Friday, August 3, 2007

The Bush White House and the Democratic Congress have been on a collision course over fiscal policy ever since the president released his fiscal 2008 budget in February calling for annual reductions in nominal non-security discretionary spending.

From an estimated level of $458 billion for fiscal 2007, which ends Sept. 30, the White House’s five-year budget blueprint planned to reduce nominal non-security discretionary outlays to $456 billion in 2008, $439 billion in 2010 and $435 billion in 2012. But Democrats do not consider their victories in last year’s elections to be mandates from their base to relentlessly cut non-security discretionary spending.

In May, as the Democratic conferees from the House and Senate were negotiating the ceilings for discretionary spending for each of the 12 yearly appropriation bills, the White House issued a letter threatening to veto any spending measure that exceeded the outlays proposed in the president’s budget. The congressional budget resolution that emerged from the conference committee established non-security discretionary spending levels that cumulatively exceeded the president’s requests by $23 billion.

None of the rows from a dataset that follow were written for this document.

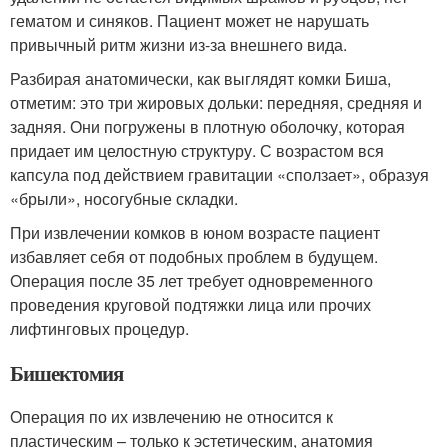
гематом и синяков. Пациент может не нарушать
привычный ритм жизни из-за внешнего вида.
Разбирая анатомически, как выглядят комки Биша,
отметим: это три жировых дольки: передняя, средняя и
задняя. Они погружены в плотную оболочку, которая
придает им целостную структуру. С возрастом вся
капсула под действием гравитации «сползает», образуя
«брыли», носогубные складки.
При извлечении комков в юном возрасте пациент
избавляет себя от подобных проблем в будущем.
Операция после 35 лет требует одновременного
проведения круговой подтяжки лица или прочих
лифтинговых процедур.
Бишектомия
Операция по их извлечению не относится к
пластическим – только к эстетическим, анатомия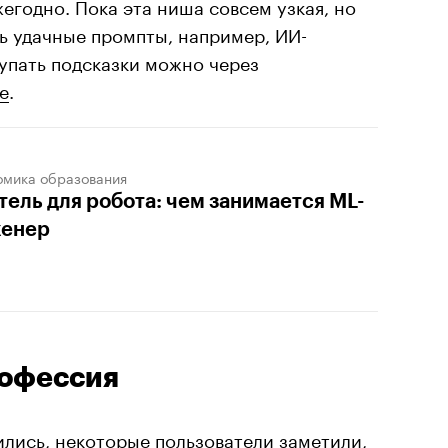
жегодно. Пока эта ниша совсем узкая, но
ь удачные промпты, например, ИИ-
упать подсказки можно через
e
.
омика образования
тель для робота: чем занимается ML-
енер
рофессия
ились, некоторые пользователи заметили,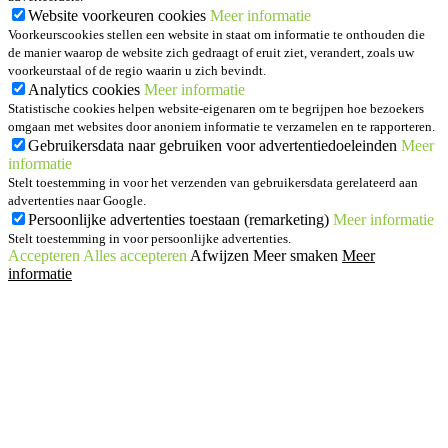
Website voorkeuren cookies
Meer informatie
Voorkeurscookies stellen een website in staat om informatie te onthouden die
de manier waarop de website zich gedraagt of eruit ziet, verandert, zoals uw
voorkeurstaal of de regio waarin u zich bevindt.
Analytics cookies
Meer informatie
Statistische cookies helpen website-eigenaren om te begrijpen hoe bezoekers
omgaan met websites door anoniem informatie te verzamelen en te rapporteren.
Gebruikersdata naar gebruiken voor advertentiedoeleinden
Meer
informatie
Stelt toestemming in voor het verzenden van gebruikersdata gerelateerd aan
advertenties naar Google.
Persoonlijke advertenties toestaan (remarketing)
Meer informatie
Stelt toestemming in voor persoonlijke advertenties.
Accepteren
Alles accepteren
Afwijzen
Meer smaken
Meer
informatie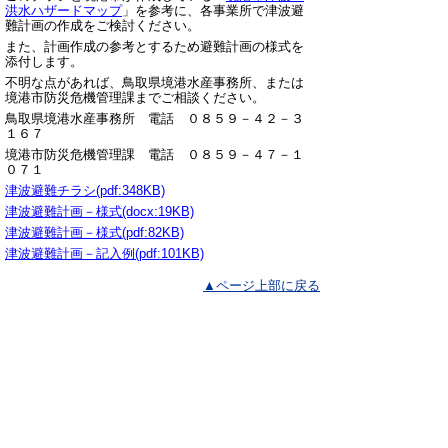
洪水ハザードマップ
」を参考に、各事業所で津波避
難計画の作成をご検討ください。
また、計画作成の参考とするため避難計画の様式を
添付します。
不明な点があれば、鳥取県境港水産事務所、または
境港市防災危機管理課までご相談ください。
鳥取県境港水産事務所 電話 ０８５９－４２－３
１６７
境港市防災危機管理課 電話 ０８５９－４７－１
０７１
津波避難チラシ(pdf:348KB)
津波避難計画－様式(docx:19KB)
津波避難計画－様式(pdf:82KB)
津波避難計画－記入例(pdf:101KB)
▲ページ上部に戻る
と
個人情報保護
|
リンクについて
|
著作権に
り
ついて
|
アクセシビリティ
ネ
鳥取県境港水産事務所
ッ
住所 〒684-0034
ト
鳥取県境港市昭和町9-7 境港水産物地方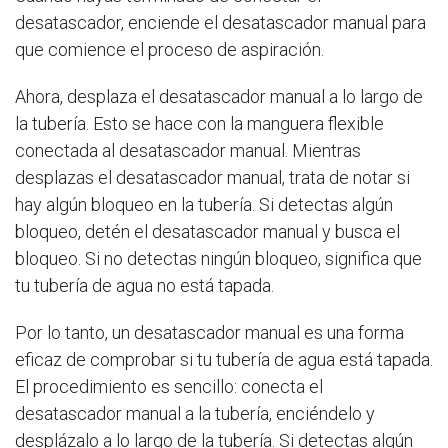
desatascador, enciende el desatascador manual para
que comience el proceso de aspiración.
Ahora, desplaza el desatascador manual a lo largo de
la tubería. Esto se hace con la manguera flexible
conectada al desatascador manual. Mientras
desplazas el desatascador manual, trata de notar si
hay algún bloqueo en la tubería. Si detectas algún
bloqueo, detén el desatascador manual y busca el
bloqueo. Si no detectas ningún bloqueo, significa que
tu tubería de agua no está tapada.
Por lo tanto, un desatascador manual es una forma
eficaz de comprobar si tu tubería de agua está tapada.
El procedimiento es sencillo: conecta el
desatascador manual a la tubería, enciéndelo y
desplázalo a lo largo de la tubería. Si detectas algún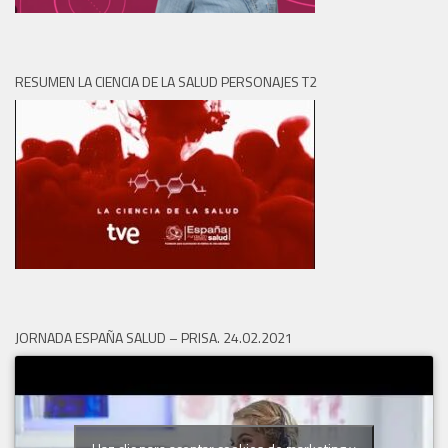
RESUMEN LA CIENCIA DE LA SALUD PERSONAJES T2
JORNADA ESPAÑA SALUD – PRISA. 24.02.2021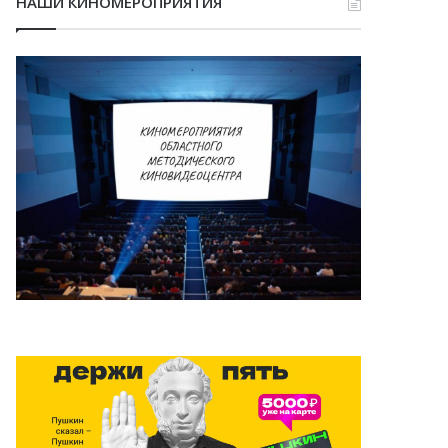
НАШИ КИНОМЕРОПРИЯТИЯ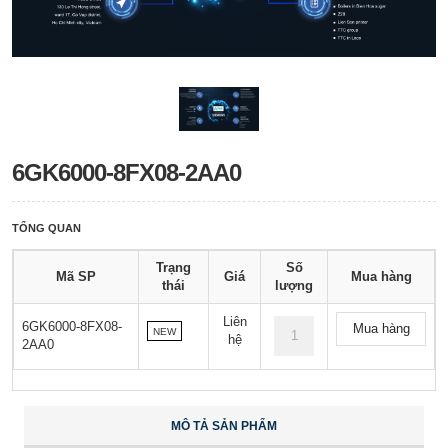
6GK6000-8FX08-2AA0
TỔNG QUAN
Trạng
Số
Mã SP
Giá
Mua hàng
thái
lượng
Liên
6GK6000-8FX08-
Mua hàng
NEW
hệ
2AA0
MÔ TẢ SẢN PHẨM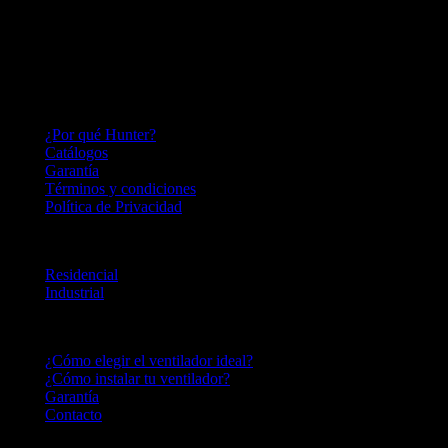
Hace más de 140 años inventamos el ventilador de techo y seguimos
perfeccionándolo; lo que nos convierte en una empresa innovadora,
capaz de adaptarnos a las necesidades del mercado por más de un
siglo.
HUNTER FAN LATINOAMERICA
¿Por qué Hunter?
Catálogos
Garantía
Términos y condiciones
Política de Privacidad
LINEA DE PRODUCTOS
Residencial
Industrial
CENTRO DE AYUDA
¿Cómo elegir el ventilador ideal?
¿Cómo instalar tu ventilador?
Garantía
Contacto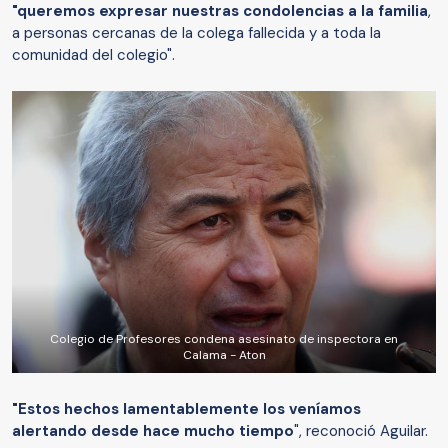
"queremos expresar nuestras condolencias a la familia
,
a personas cercanas de la colega fallecida y a toda la
comunidad del colegio".
Colegio de Profesores condena asesinato de inspectora en
Calama - Aton
"Estos hechos lamentablemente los veníamos
alertando desde hace mucho tiempo
", reconoció Aguilar.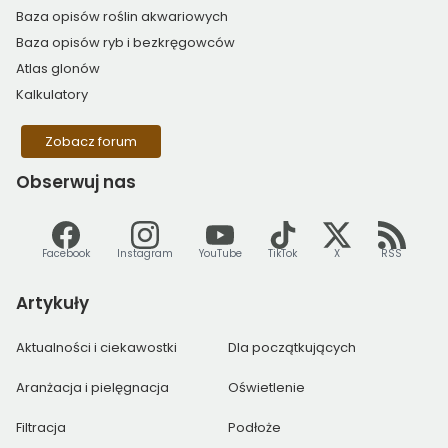
Baza opisów roślin akwariowych
Baza opisów ryb i bezkręgowców
Atlas glonów
Kalkulatory
Zobacz forum
Obserwuj
nas
Facebook
Instagram
YouTube
TikTok
X
RSS
Artykuły
Aktualności i ciekawostki
Dla początkujących
Aranżacja i pielęgnacja
Oświetlenie
Filtracja
Podłoże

While the congressional budget resolution was not subject to presidential approval or veto, each forthcoming spending bill will be. President Bush, who never vetoed a spending measure during his first six years, is determined to regain the confidence of the Republican base, which became disgusted by the spending habits of Republican-dominated Washington from 2001 through last year. Congressional Republicans, including the 147 GOP House members (one more than the number needed to sustain a veto) who signed a letter to the president promising to join him in enforcing fiscal discipline, are also determined to regain their reputation for fiscal probity on spending matters.

There’s good reason for the pervasive disgust over spending throughout the Republican base. Inflation-adjusted total federal spending will have increased by 27 percent (more than 4 percent annually) over the six fiscal years ending with 2007. Over the same period, the economy has increased by less than 2.7 percent per year. Thus, spending has been growing nearly 50 percent faster than the economy. Meanwhile, inflation-adjusted revenues will have increased by an average of only 1.3 percent per year, which is half the rate of economic growth during the last six fiscal years. Soaring budget deficits were the result.

With federal spending projected to exceed $2.9 trillion in 2008, skeptics argue that the rapidly approaching veto-filled fight over $23 billion in non-security spending amounts to waging a war over less than eight-tenths of 1 percent of total spending. It’s true that $23 billion represents the cost of fighting the war in Iraq for about two months; and $23 billion amounts to less than 5 percent of the $470 billion in interest expenses that will be paid on the federal debt next year. But if Republicans believe in reducing the size of government, the fight over $23 billion will at least be a beginning.